In a September editorial, we warned that winter was coming and urged town negotiators and the DPW union to settle their differences and agree on a new contract that dealt fairly with the needs of both parties.
Meanwhile, winter has arrived and still no agreement has been signed. Perhaps it’s unfair to see a clear connection between the absence of a contract and last Friday’s poorly cleared streets and embarrassing plow truck mishaps—but it’s tempting.
Union representatives claim that current wages and benefits make it impossible to recruit—and retain—experienced personnel. The union and DPW management agree on that point, as we documented in our page 1 story. But Harvard’s negotiators apparently do not. The consequences were felt last week: employees who were unable to properly handle the town’s heavy—and expensive—equipment for snow and ice removal.

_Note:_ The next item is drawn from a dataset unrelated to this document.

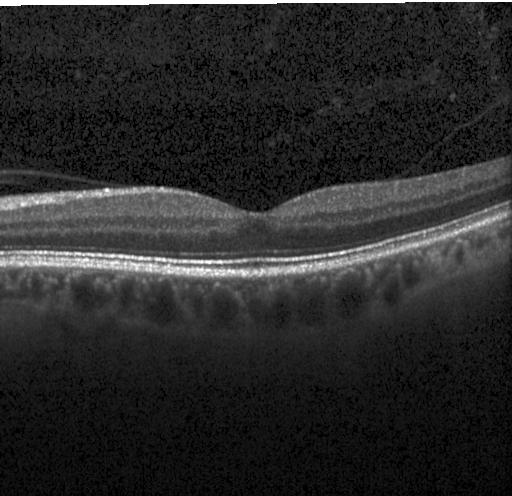 Optical coherence tomography B-scan
The scan shows no choroidal neovascularization, no diabetic macular edema, and no drusen.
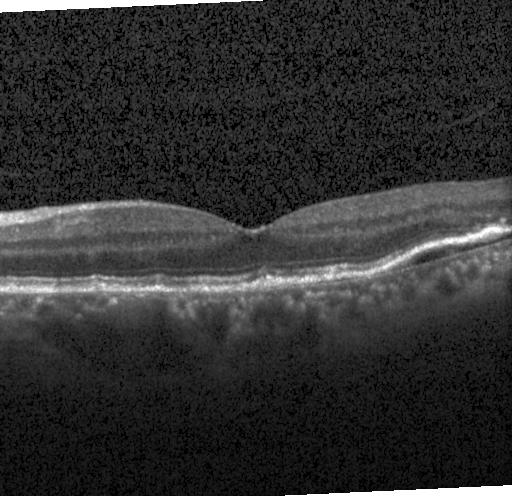
Through the macula. OCT line scan. Instrument: Heidelberg Spectralis.
A choroidal neovascular membrane.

Financial uncertainty and COVID-19 may have delayed negotiations last year. But it’s been 18 months since the previous contract expired. Three months of mediation have failed, and the impasse is now in the hands of a labor department fact-finder who will eventually issue a nonbinding report, a document that, thankfully, becomes public after 10 days.
As we noted in September, Town Meeting is Harvard’s ultimate decider when it comes to approving the money to pay for a collective bargaining agreement. We urge the union and town negotiators to make haste to conclude a new three-year contract and put the necessary funding to a vote.